企業バリューは“社会性”で決まる時代
――単なる利益の追求から、社会課題の解決へ。私たちネスタが目指すのは、「社会性」を軸とした価値創出です。
私たちは、マーケティング会社の枠を越えて、存在意義そのものを見直しています。そこにおいて欠かせない概念が「社会性」です。CSRやSDGsといった外付けの装飾ではなく、経営の中核に組み込むべき本質として、私たちはこの社会性を位置付けています。
かつて昭和や平成初期の日本では、物資や利便性に対する明確なニーズがありました。
しかし、リーマンショックで私たちは強欲がもたらす大きな弊害を経験しました。
そして、コロナ禍によって人間関係の気薄になった体験によって、私たちに本当に必要なものを感じさせました。
そんな危機と言われる時期を経た今、人々は”物”だけでは満たされないことを実感しています。
むしろ、過剰に供給されたプロダクトの中で、私たちが求めているのは「人間性」や「社会性」といったソフトウェア的価値を内包した商品やサービスではないでしょうか。
目次
ハードとソフトの融合が求められる時代
たとえばiPhoneは、デバイスというハードウェアに、革新的なソフトウェアを組み合わせることで、新しいライフスタイルを創出しました。今やデバイス性能の差は飽和し、AppleはAIを含むソフトウェアへの投資を強化する方向へとシフトしています。
また、スターバックスは「第三の場所」というコンセプトにより、単なる場所であるカフェを“体験”として再定義しました。空間・ストーリー・社会貢献を組み合わせたブランディングは、今やフェアトレードやサステナビリティといった社会性の強化にまで踏み込んでいます。イケアやAmazonも同様に、ソフトな社会的価値との連動によって、ブランドを進化させています。
私たち中小企業にとって、同様のソフトウェア開発や研究投資は簡単ではありません。しかし、社会問題への姿勢を明確にし、共感されるスタンスを持つことこそが、差別化の第一歩となります。
「ふわっとしたニーズ」しか残されていない
これまでのマーケティングでは、明確なターゲット設定が主流でした。ところが現在では、大きな課題はすでに解決されつつあり、「大多数の明確なニーズ」が存在しにくい社会に移行しています。
今、生活者の多くが抱えているのは「なんとなく使いづらい」「もう少し便利なら嬉しい」といった、曖昧で掴みづらい“ふわっとしたニーズ”です。
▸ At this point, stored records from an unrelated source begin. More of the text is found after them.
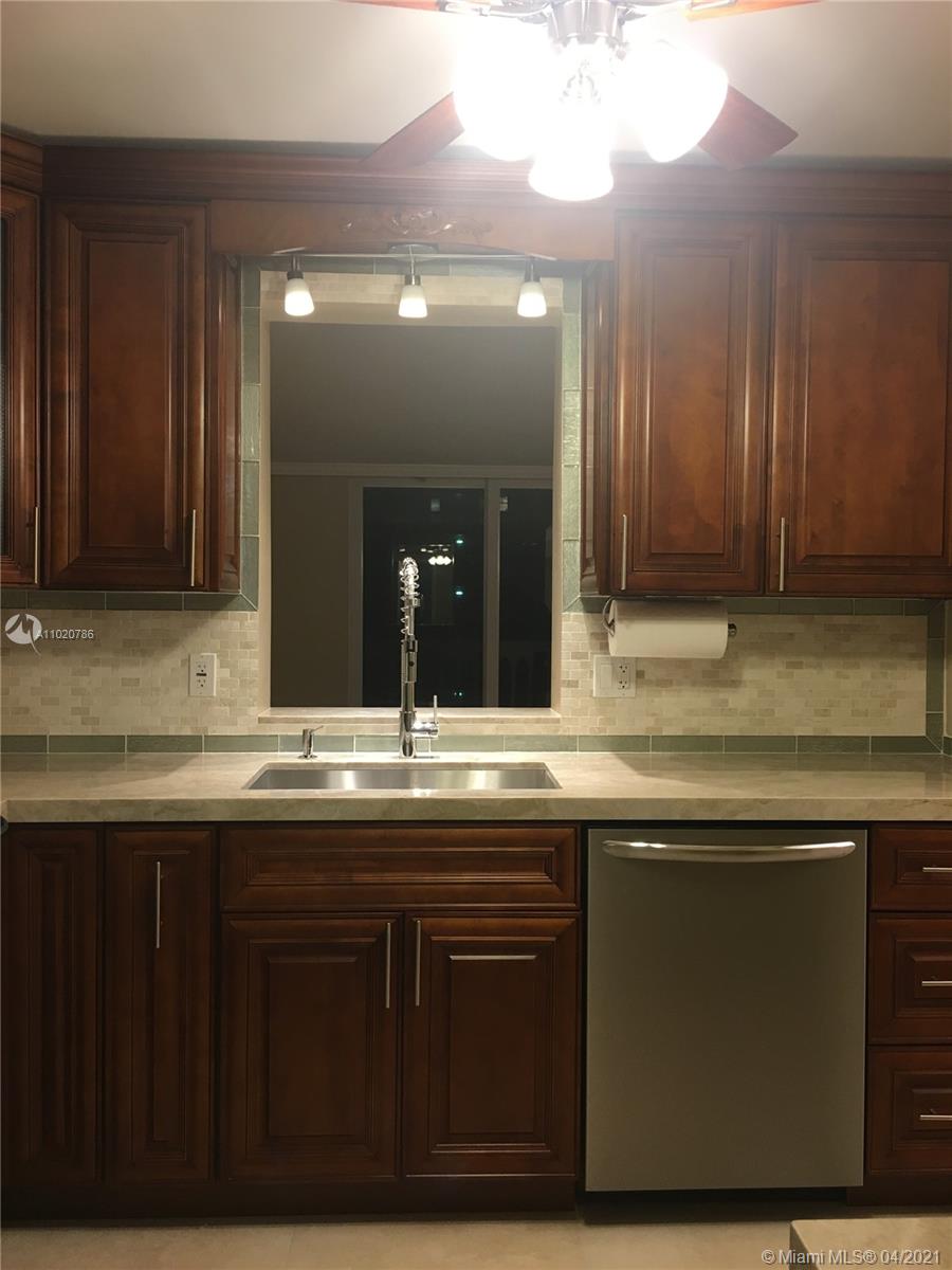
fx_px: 1063
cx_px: 476
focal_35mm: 29
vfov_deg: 61.7
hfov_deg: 48.2
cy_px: 635
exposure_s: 1/30
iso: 80
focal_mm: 4.15
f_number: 2.2
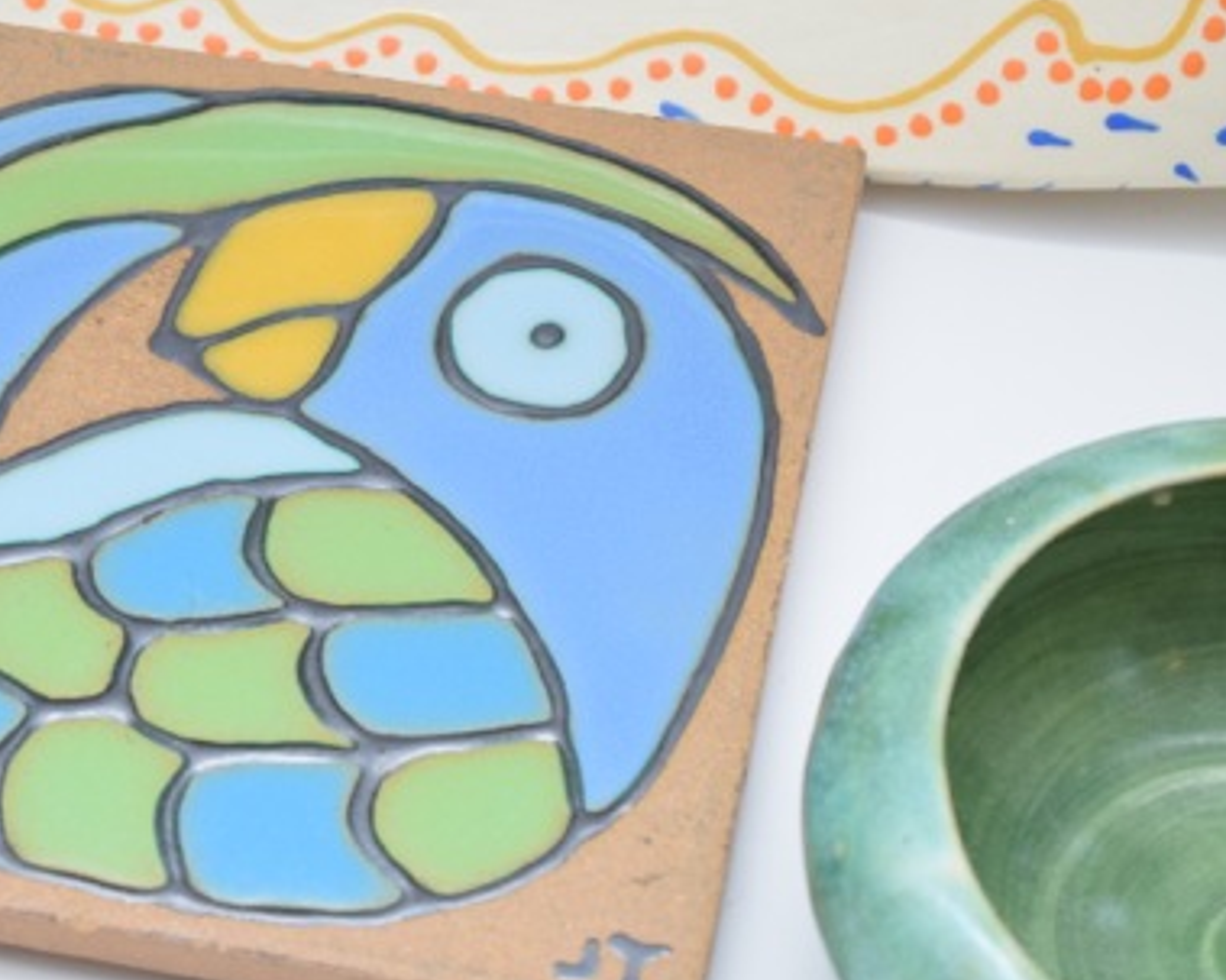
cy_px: 448
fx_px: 4745
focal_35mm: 131
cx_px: 256
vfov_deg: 11.8
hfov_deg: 14.6
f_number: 5.6
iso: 800
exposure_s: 1/125
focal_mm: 55
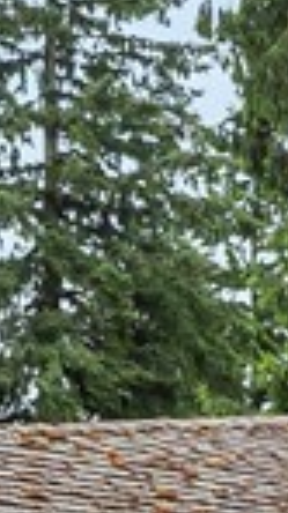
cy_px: 1111
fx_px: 2613
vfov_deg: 10.2
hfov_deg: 5.1
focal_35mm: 192
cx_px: 1423
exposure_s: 1/125
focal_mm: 16
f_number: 8
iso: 200
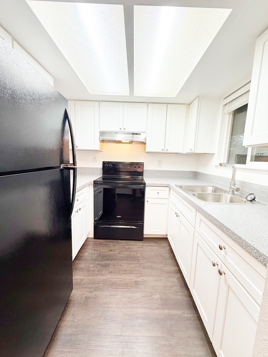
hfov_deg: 85.7
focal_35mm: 14
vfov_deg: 102.1
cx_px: 134
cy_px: 178
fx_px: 145
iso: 125
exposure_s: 1/120
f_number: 2.2
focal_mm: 2.22
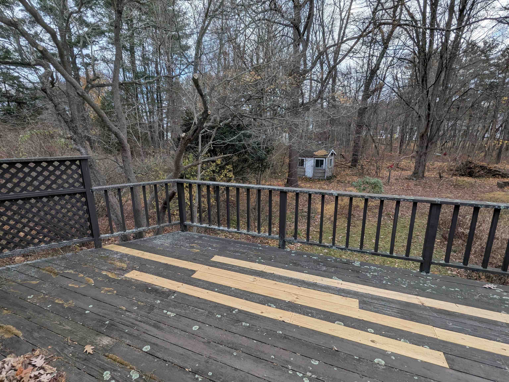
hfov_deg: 94.5
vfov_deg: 78.1
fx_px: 235
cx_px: 254
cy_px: 191
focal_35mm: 16
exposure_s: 1/386
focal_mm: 2.22
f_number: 2.2
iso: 35
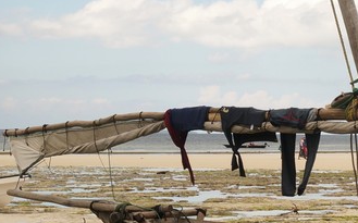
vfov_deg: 9.3
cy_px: 225
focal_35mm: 140
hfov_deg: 14.2
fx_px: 1363
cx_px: 503
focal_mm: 25
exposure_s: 1/160
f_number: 9
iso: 100
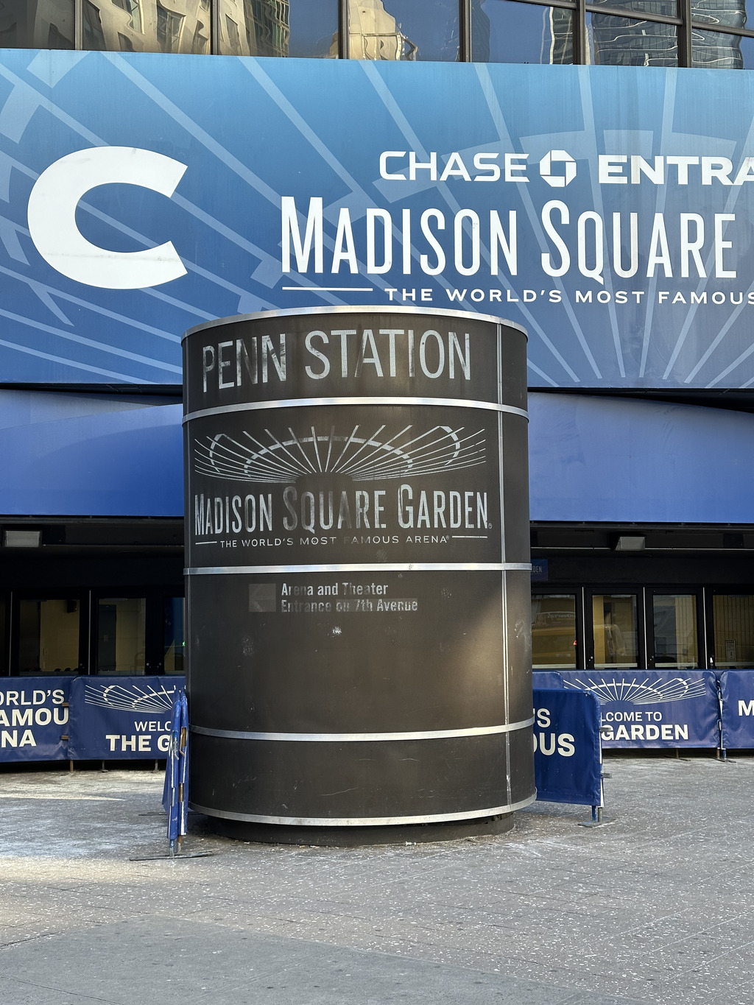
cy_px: 502
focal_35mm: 48
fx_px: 1394
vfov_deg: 39.7
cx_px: 377
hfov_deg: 30.3
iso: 50
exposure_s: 1/228
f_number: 1.78
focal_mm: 6.86
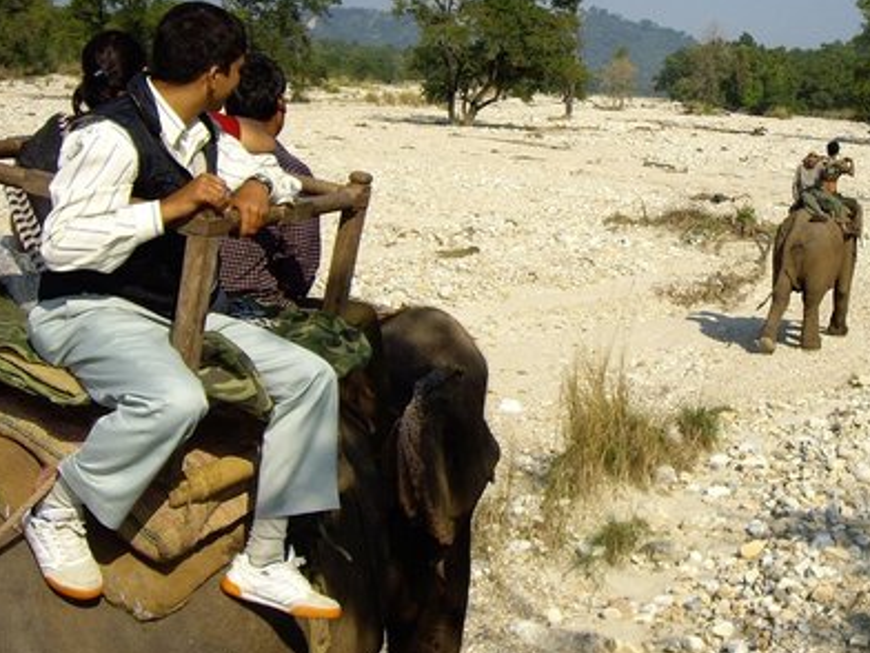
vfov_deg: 23.4
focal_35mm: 62
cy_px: 169
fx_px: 1558
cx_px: 666
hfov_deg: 30.6
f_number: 4.3
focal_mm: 6.2
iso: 100
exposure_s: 1/1000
この時代においては、絞り込みすぎたターゲティングはむしろリスクとなります。
実際に弊社が運用する子育てカフェのニーズは強烈にあるものの、以前よりも社会整備の変化とともに気薄になりつつあります。しかし、子育てをする中で「なんとなく生きづらい」「社会とのつながりが欲しい」「同じ子育て世代と子供も楽しみつつ自分も楽しみたい」などふわっとしたニーズは常にくすぶり続けています。
だからこそ、私たちは「社会課題に向き合う企業」としてのスタンスを明確に持つことが、ブランド選好の大きな判断軸になります。同じ方向性で考え、行動する企業が支持される時代だからです。
ブランドは“人”に宿る
このような曖昧な時代において、もっとも強力なブランド形成の方法は、「代表が語ること」だと私たちは考えます。
人は組織よりも“人”に共感しやすい。だからこそ、企業の思想や想いを、経営者や創業者が直接言葉にし、継続的に発信していくことが、最も伝わりやすく、最も共感されるブランディング手法になります。
たとえば、馴染みの飲食店に何度も足を運ぶ理由は、味だけでなく「人」に惹かれているからです。その“人”の魅力が、結果的に店舗やサービスの価値を高めるのです。
社会性こそが企業の競争力になる
ソフトウェア開発や大規模なR&Dが難しくとも、私たちは次の3つを通じて企業バリューを高められると確信しています。
- 社会課題解決へのスタンスを明確にする
- 同じ方向を向く人々に言葉で語りかける
- それを繰り返し、継続的に発信する
この積み重ねこそが、他社との差異を生み、持続可能な競争力へと転換していくのです。
私たちネスタは、社会性を軸にした価値提供を続けながら、共感され、選ばれ続ける企業を目指します。